Jeito de morar carioca

Claudius Ceccon: O que aconteceu com o Morar Carioca? Parou, sumiu, não se fala mais nisso?  /  Foto: Marco Sobral

Claudius Ceccon: O que aconteceu com o Morar Carioca? Parou, sumiu, não se fala mais nisso? / Foto: Marco Sobral

O arquiteto Claudios Ceccon, conselheiro d’O Instituto, usou a deixa de Sérgio Magalhães sobre a experiência em habitação popular adquirida pelo Rio. “Tivemos o Favela Bairro e, vinte anos depois, o Morar Carioca. Já muito se avançou na questão da favela como solução. Tanto que foi feito um movimento e um concurso no sentido de integrar a cidade através do Morar Carioca e levar todos os serviços a essa parte da cidade que não tem suporte. Mas o que aconteceu com o Morar Carioca, para o qual o IAB foi instrumento importantíssimo? Parou, sumiu, não se fala mais nisso? Como nós todos podemos ajudar a levantar de novo essa questão para que seja encarada?

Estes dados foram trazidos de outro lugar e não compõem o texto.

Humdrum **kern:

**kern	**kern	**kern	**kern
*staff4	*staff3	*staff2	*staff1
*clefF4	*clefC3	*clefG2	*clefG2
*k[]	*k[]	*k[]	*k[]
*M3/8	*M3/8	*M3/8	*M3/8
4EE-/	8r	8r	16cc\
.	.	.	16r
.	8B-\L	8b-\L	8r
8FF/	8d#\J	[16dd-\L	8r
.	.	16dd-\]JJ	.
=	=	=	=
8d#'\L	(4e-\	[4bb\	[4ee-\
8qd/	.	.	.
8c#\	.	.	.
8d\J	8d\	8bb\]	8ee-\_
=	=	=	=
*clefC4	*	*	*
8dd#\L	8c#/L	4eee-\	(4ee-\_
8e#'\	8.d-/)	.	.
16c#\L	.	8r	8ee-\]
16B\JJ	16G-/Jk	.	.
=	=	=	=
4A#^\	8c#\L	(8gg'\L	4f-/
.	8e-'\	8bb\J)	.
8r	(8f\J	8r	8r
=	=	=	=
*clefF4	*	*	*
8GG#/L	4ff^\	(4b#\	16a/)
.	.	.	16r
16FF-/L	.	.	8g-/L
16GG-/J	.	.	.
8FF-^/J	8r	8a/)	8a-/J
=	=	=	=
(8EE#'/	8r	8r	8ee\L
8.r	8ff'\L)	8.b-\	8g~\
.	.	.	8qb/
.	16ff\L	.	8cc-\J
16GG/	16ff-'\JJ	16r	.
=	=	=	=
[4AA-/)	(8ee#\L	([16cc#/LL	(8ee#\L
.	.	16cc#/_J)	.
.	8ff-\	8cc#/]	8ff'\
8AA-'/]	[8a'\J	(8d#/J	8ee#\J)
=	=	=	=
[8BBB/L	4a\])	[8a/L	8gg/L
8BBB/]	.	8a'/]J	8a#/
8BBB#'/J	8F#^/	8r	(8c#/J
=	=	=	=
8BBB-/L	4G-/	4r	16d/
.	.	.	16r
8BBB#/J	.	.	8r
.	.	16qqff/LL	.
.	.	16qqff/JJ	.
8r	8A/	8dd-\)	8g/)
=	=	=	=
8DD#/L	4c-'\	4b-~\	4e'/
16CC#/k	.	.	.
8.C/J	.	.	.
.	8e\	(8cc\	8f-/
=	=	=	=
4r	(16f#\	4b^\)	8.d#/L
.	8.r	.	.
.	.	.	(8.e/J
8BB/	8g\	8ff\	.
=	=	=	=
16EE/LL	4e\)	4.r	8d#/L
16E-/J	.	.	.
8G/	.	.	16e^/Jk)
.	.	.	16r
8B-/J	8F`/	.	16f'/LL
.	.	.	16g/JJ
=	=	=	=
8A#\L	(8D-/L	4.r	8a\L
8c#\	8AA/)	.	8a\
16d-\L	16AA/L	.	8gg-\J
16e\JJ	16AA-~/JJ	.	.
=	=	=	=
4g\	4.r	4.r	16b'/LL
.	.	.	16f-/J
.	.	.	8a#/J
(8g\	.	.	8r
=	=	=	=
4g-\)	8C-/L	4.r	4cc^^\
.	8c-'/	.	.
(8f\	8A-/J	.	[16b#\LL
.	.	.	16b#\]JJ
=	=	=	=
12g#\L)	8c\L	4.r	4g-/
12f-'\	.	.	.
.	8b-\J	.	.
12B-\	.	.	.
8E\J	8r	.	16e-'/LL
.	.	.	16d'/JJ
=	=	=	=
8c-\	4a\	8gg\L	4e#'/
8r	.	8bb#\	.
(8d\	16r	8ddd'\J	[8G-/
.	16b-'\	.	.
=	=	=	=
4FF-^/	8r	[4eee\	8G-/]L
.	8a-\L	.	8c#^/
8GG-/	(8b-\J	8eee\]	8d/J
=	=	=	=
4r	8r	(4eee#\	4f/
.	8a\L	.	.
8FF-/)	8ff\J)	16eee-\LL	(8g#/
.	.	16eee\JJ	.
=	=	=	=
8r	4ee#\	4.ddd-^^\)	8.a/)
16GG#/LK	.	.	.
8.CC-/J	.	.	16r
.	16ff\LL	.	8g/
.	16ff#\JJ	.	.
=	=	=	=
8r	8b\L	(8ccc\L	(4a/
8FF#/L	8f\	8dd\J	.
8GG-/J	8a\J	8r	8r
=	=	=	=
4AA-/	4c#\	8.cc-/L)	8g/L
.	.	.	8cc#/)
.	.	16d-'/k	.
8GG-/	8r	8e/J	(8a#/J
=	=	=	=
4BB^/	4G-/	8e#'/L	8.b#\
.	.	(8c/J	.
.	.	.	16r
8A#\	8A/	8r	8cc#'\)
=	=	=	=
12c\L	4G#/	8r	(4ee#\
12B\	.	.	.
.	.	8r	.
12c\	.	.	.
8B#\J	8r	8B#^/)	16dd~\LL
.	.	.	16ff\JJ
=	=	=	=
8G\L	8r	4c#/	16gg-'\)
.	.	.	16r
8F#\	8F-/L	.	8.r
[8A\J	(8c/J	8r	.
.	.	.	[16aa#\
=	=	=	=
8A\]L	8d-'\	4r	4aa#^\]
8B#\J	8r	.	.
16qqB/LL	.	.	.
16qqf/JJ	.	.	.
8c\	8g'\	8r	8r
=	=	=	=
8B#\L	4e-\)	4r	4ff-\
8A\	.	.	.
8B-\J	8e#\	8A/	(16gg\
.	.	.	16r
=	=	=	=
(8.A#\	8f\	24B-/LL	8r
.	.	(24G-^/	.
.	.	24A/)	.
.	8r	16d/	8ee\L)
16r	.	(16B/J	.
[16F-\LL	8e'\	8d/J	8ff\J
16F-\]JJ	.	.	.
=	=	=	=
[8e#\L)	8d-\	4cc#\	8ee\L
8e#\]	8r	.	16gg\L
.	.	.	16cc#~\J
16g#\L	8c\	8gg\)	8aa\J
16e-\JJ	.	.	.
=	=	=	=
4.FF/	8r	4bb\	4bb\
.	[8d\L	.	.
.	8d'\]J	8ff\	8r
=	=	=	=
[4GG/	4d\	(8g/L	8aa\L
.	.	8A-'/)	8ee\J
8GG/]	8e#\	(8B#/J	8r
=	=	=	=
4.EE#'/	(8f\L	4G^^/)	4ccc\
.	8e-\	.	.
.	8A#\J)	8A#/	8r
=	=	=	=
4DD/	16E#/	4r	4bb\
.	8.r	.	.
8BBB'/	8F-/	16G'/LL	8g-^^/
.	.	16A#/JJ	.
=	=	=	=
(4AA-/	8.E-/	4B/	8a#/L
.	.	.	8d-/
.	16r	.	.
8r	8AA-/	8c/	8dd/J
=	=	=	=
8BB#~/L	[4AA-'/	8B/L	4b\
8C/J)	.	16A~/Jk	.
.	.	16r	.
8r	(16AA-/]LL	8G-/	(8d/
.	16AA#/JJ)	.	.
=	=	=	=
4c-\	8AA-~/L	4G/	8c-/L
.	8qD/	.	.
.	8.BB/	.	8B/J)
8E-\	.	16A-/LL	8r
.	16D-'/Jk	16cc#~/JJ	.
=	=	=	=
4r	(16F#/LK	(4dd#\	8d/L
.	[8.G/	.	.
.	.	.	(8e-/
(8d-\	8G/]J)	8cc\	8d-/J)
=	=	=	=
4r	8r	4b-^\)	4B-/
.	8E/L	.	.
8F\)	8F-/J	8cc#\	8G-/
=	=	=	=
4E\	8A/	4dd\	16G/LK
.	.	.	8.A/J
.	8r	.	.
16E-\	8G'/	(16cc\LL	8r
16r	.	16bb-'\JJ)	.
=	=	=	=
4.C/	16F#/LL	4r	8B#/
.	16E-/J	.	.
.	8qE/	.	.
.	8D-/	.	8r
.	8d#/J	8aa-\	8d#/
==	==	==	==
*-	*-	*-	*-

Sérgio Magalhães explicou a via crucis: “Quando assumi o IAB, em 2010, o prefeito me chamou e disse que desejaria que as favelas fossem o grande legado das Olimpíadas de 2016. Foram 88 equipes e quase mil arquitetos participantes. Fizemos o concurso e passamos a bola para a prefeitura, para contratação dos escritórios. Em 2012, foram contratados apenas 11 deles, ou seja, as prioridades não seguiram como anunciadas. Entrou a UPP Social, que também não foi frutífera e o trabalho não alcançou o que se imaginava possível. É difícil, há muito preconceito dos órgãos públicos e da sociedade, na hora de prestar serviços nas áreas pobres e de favela.”

O jornalista Rogério Daflon insistiu com os imbróglios que envolvem o Morar Carioca. Se são necessários investimentos permanentes e os trabalhos não alcançaram o que se imaginava possível, por que a sociedade não questiona o suficiente para não deixar atrasar?

O problema envolve dos sistemas de planejamento aos sistemas de governo e está em todos os níveis:

“O poder de um prefeito ou governador está acima do razoável. Ele decide como quer, muda a hora (risos). Os sistemas de planejamento ruíram no Brasil nas duas últimas décadas. Os projetos que o Rio executa hoje foram projetados nos anos 1970. O Favela Bairro teve um certo rumo, depois mudou e, quando entrou Morar Carioca, a ideia era urbanização e prestação de serviços públicos. Há uns dois meses, o prefeito disse ‘vamos contratar imediatamente todos os 40 escritórios, vamos urbanizar todas as favelas, tenho dinheiro’. Ontem (na segunda-feira, 9), havia apenas 17 escritórios contratados”, relatou Sérgio Magalhães.

A urbanização das favelas precisa voltar a ser exigência da sociedade. É o que vai forçar a prefeitura a agir. É preciso considerar que os políticos são comprovadamente frágeis em resistir a uma demanda forte.

“O triste no Rio é que as demandas estão muito concentradas na representação do mercado imobiliário. Os recursos estaduais e federais para urbanização das favelas são escassos. E são R$ 2 bilhões apenas de recursos municipais. O Brasil é uma enorme favela, todas as grandes cidades têm predomínio das áreas irregulares que precisam ser urbanizadas”, afirmou.